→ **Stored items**

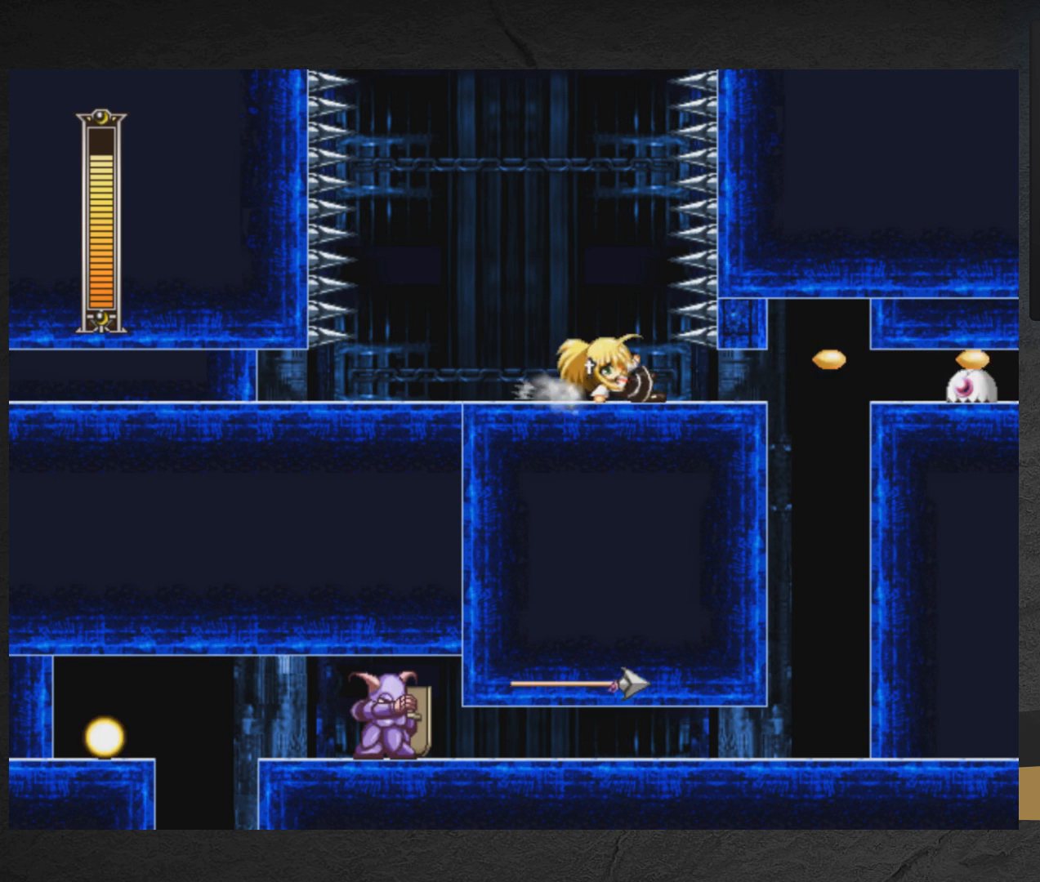
{"buttons": [], "right_stick": "center", "events": [[167, "DPAD_DOWN", "up"], [200, "X", "up"], [217, "A", "up"], [283, "X", "down"], [333, "X", "up"], [417, "X", "down"], [450, "DPAD_RIGHT", "up"], [467, "X", "up"]]}
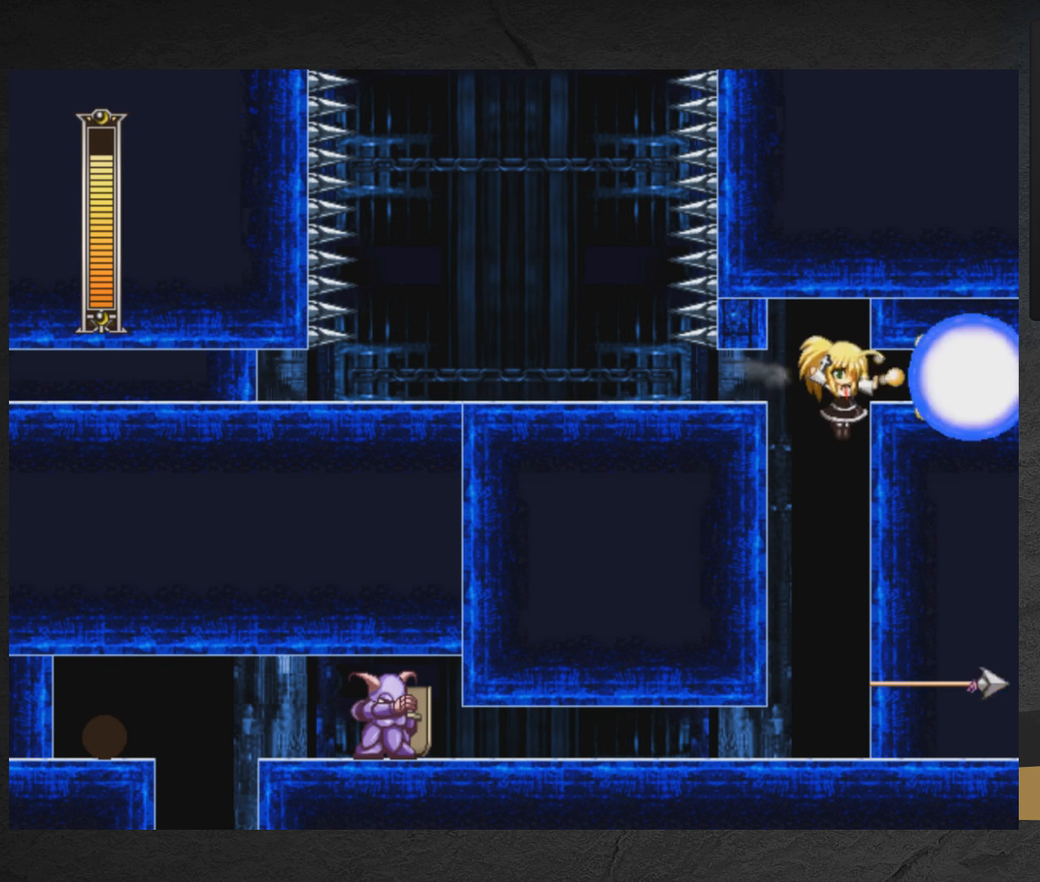
{"buttons": ["A", "DPAD_DOWN", "DPAD_LEFT"], "right_stick": "center", "events": [[33, "X", "down"], [83, "X", "up"], [150, "X", "down"], [183, "DPAD_DOWN", "down"], [233, "DPAD_LEFT", "down"], [283, "X", "up"], [367, "A", "down"]]}
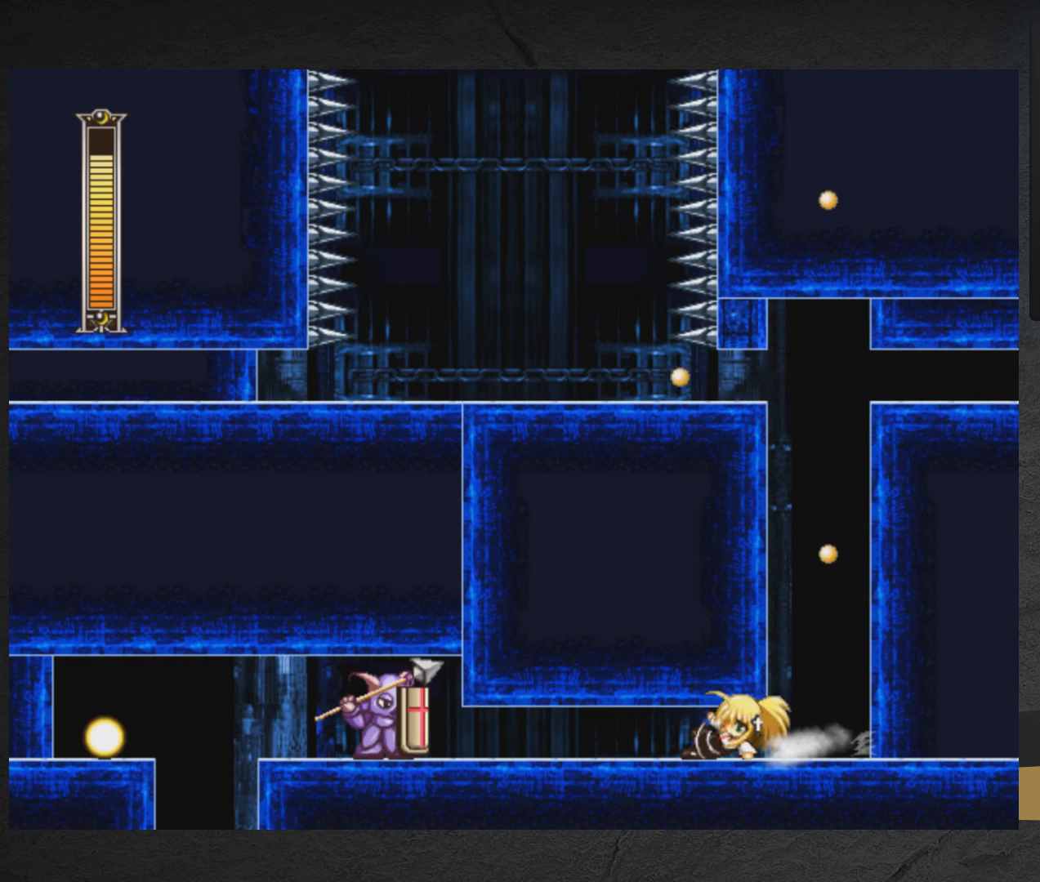
{"buttons": ["A", "DPAD_LEFT"], "right_stick": "center", "events": [[67, "DPAD_DOWN", "up"], [400, "A", "up"], [450, "A", "down"]]}
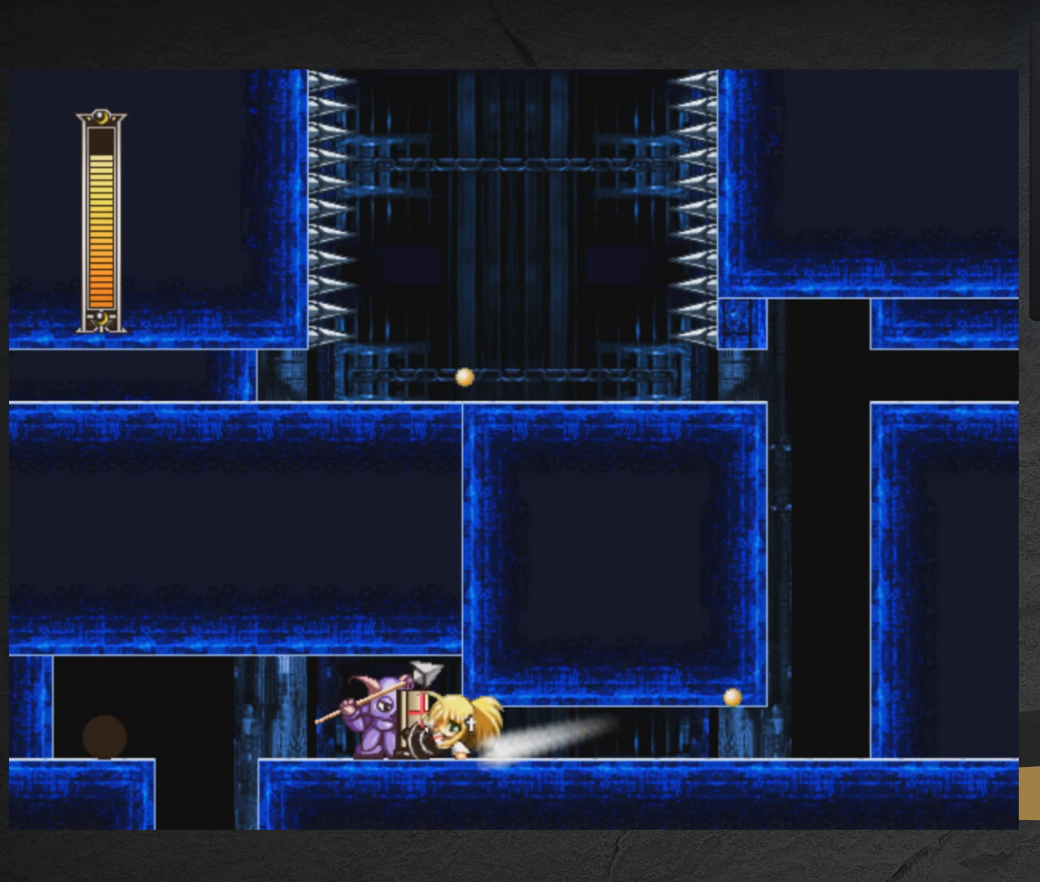
{"buttons": ["DPAD_DOWN", "DPAD_LEFT"], "right_stick": "center", "events": [[417, "A", "up"], [450, "DPAD_DOWN", "down"]]}
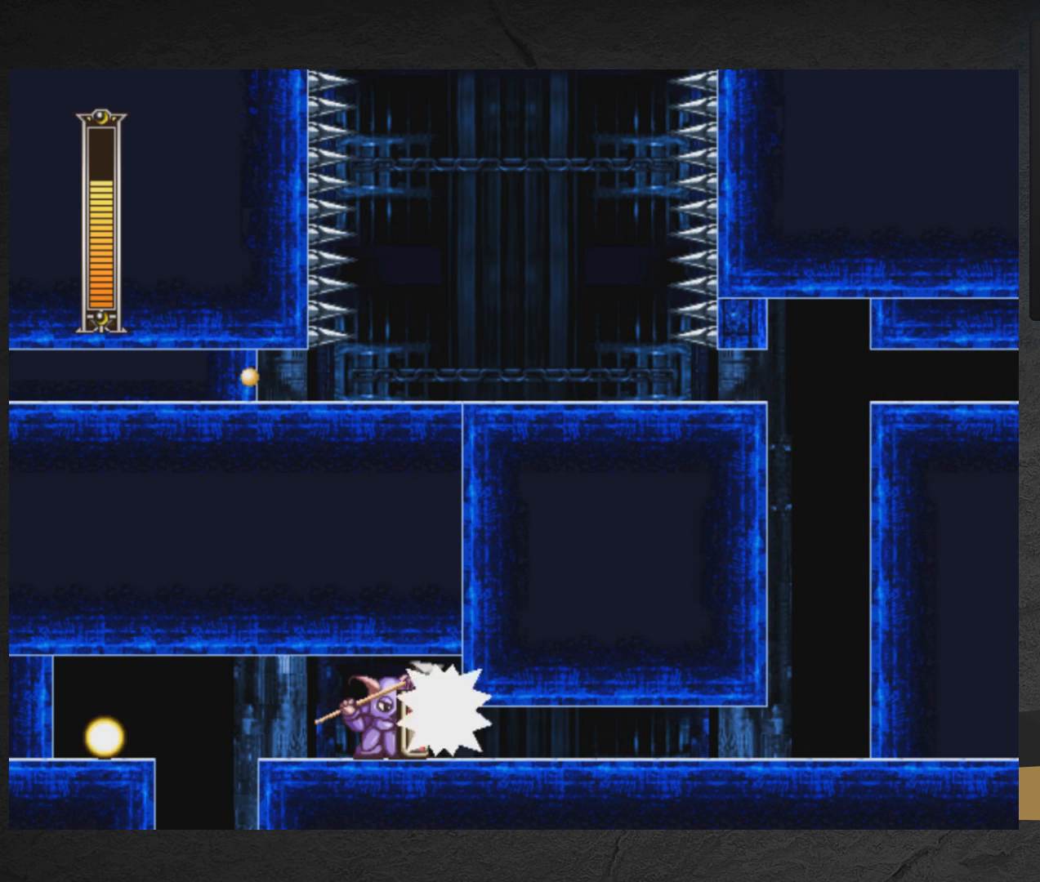
{"buttons": ["A", "DPAD_LEFT"], "right_stick": "center", "events": [[83, "A", "down"], [200, "DPAD_DOWN", "up"], [217, "A", "up"], [400, "A", "down"]]}
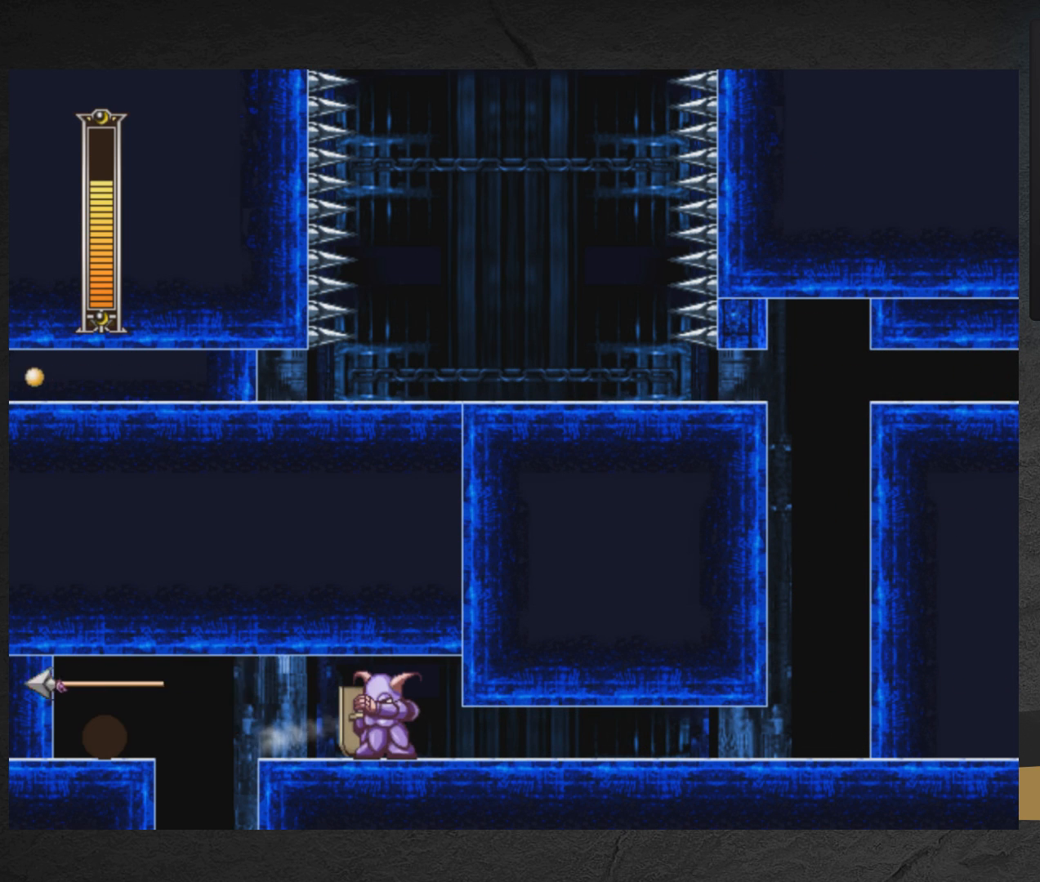
{"buttons": ["A", "DPAD_LEFT"], "right_stick": "center", "events": []}
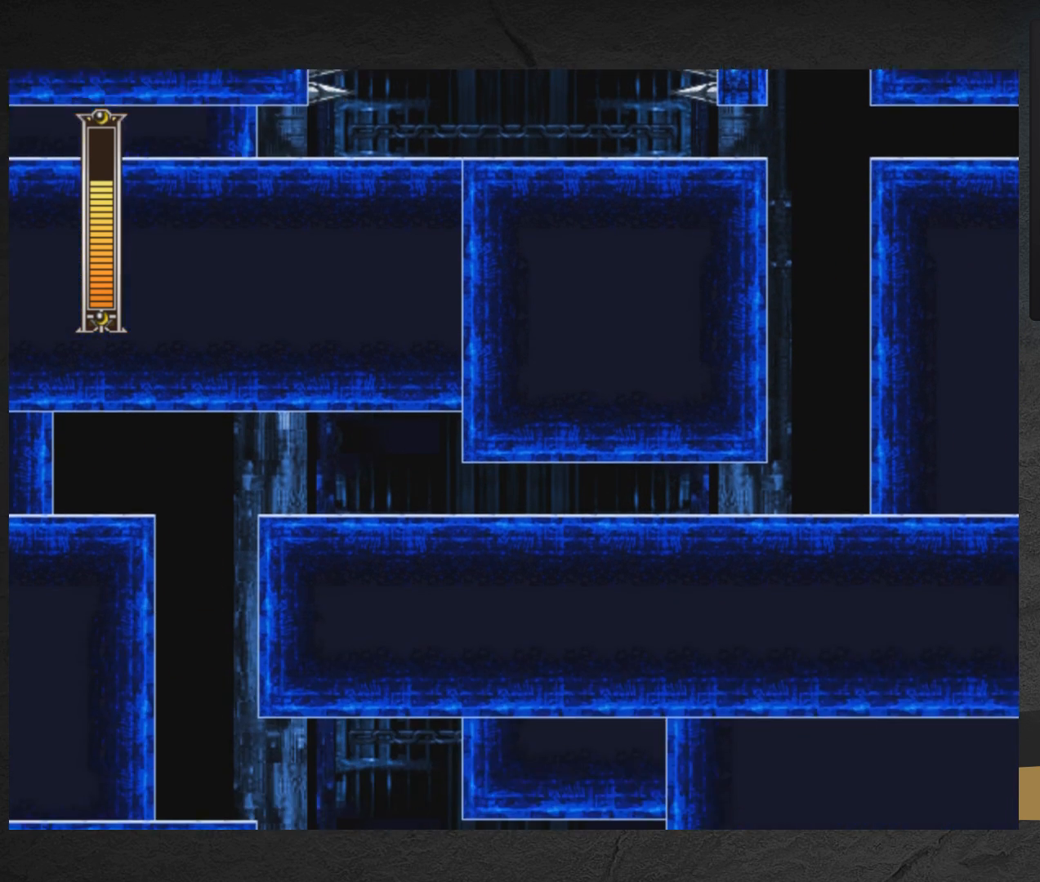
{"buttons": ["A", "DPAD_RIGHT"], "right_stick": "center", "events": [[250, "DPAD_LEFT", "up"], [350, "DPAD_RIGHT", "down"]]}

→ **Work item**
Return every record above exactly as written, but drop the pictures.

→ **Written answer**
{"buttons": [], "right_stick": "center", "events": [[167, "DPAD_DOWN", "up"], [200, "X", "up"], [217, "A", "up"], [283, "X", "down"], [333, "X", "up"], [417, "X", "down"], [450, "DPAD_RIGHT", "up"], [467, "X", "up"]]}
{"buttons": ["A", "DPAD_DOWN", "DPAD_LEFT"], "right_stick": "center", "events": [[33, "X", "down"], [83, "X", "up"], [150, "X", "down"], [183, "DPAD_DOWN", "down"], [233, "DPAD_LEFT", "down"], [283, "X", "up"], [367, "A", "down"]]}
{"buttons": ["A", "DPAD_LEFT"], "right_stick": "center", "events": [[67, "DPAD_DOWN", "up"], [400, "A", "up"], [450, "A", "down"]]}
{"buttons": ["DPAD_DOWN", "DPAD_LEFT"], "right_stick": "center", "events": [[417, "A", "up"], [450, "DPAD_DOWN", "down"]]}
{"buttons": ["A", "DPAD_LEFT"], "right_stick": "center", "events": [[83, "A", "down"], [200, "DPAD_DOWN", "up"], [217, "A", "up"], [400, "A", "down"]]}
{"buttons": ["A", "DPAD_LEFT"], "right_stick": "center", "events": []}
{"buttons": ["A", "DPAD_RIGHT"], "right_stick": "center", "events": [[250, "DPAD_LEFT", "up"], [350, "DPAD_RIGHT", "down"]]}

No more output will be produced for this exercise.